WORK TO DO
Reproduce the lines of the items word for word, starting at the line that contains "pose: elev=298.7 azim=101.4" and continuing through the end of the items. Leave the pictures out of your answer.

━━━━━━━━━━━━━━━━━━━━━━━━━━━━━━

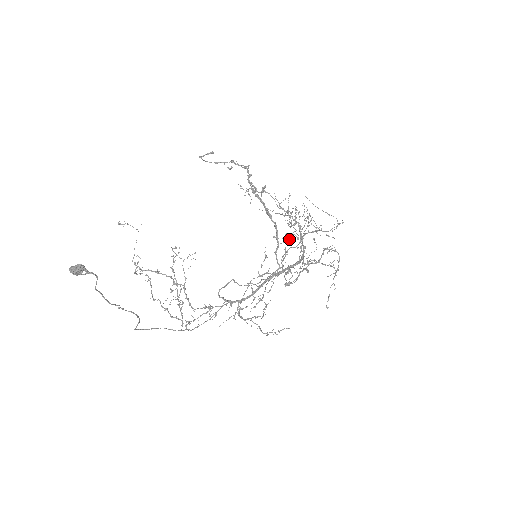
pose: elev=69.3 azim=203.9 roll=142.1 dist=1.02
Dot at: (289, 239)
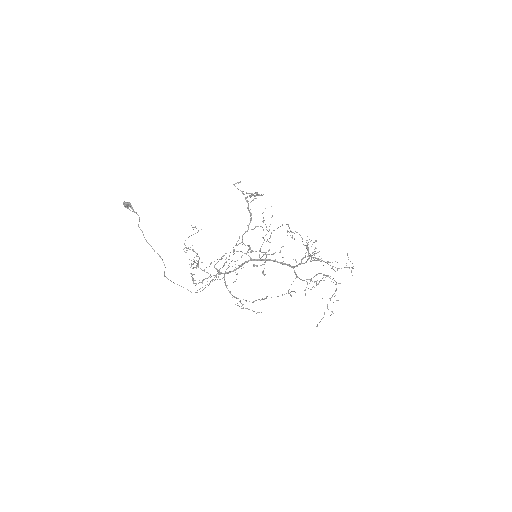
Dot at: (265, 235)
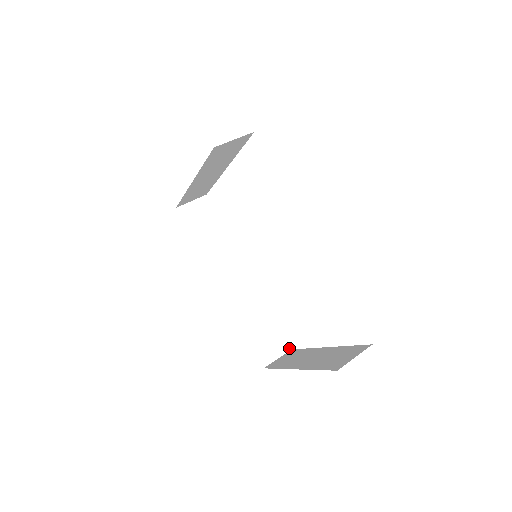
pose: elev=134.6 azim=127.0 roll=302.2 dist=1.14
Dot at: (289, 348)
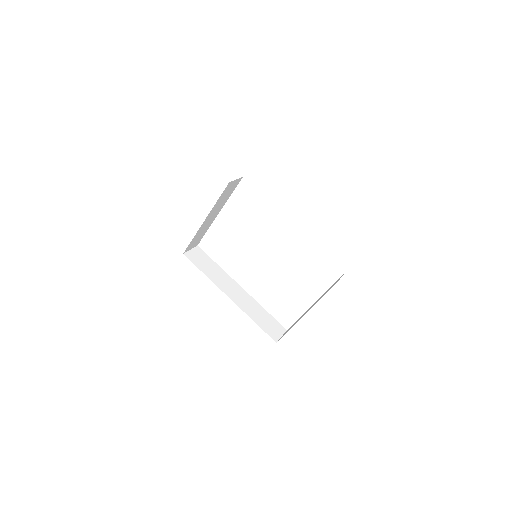
Dot at: (285, 330)
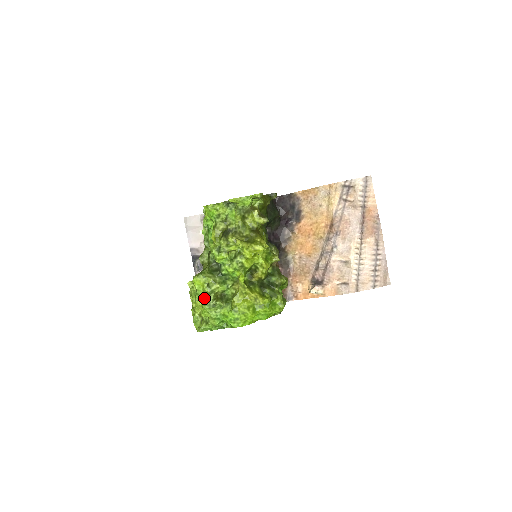
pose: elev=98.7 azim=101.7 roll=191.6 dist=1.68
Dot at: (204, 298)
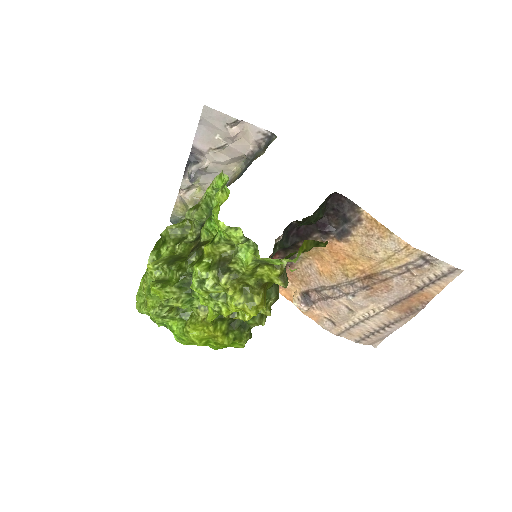
Dot at: (157, 302)
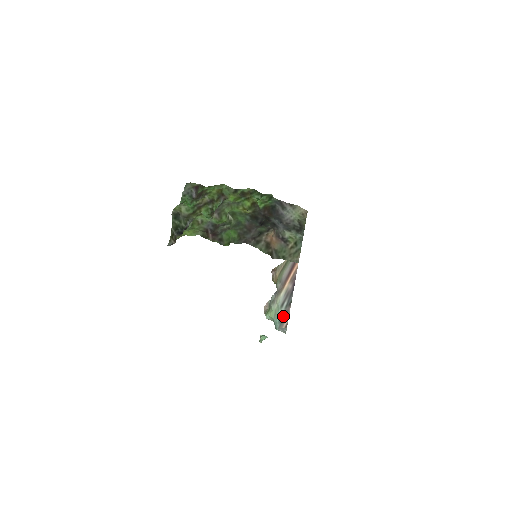
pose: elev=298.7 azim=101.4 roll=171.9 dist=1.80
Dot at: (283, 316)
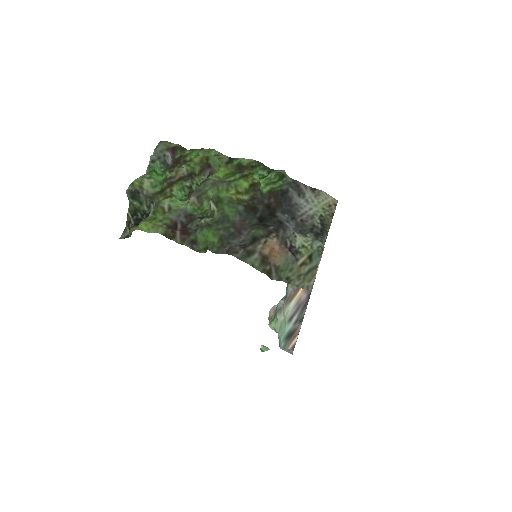
Dot at: (290, 334)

━━━━━━━━━━━━━━━━━━━━━━━━━━━━━━

ANSWER TO THIS EXERCISE
pose: elev=298.7 azim=101.4 roll=171.9 dist=1.80
Dot at: (283, 316)
Dot at: (290, 334)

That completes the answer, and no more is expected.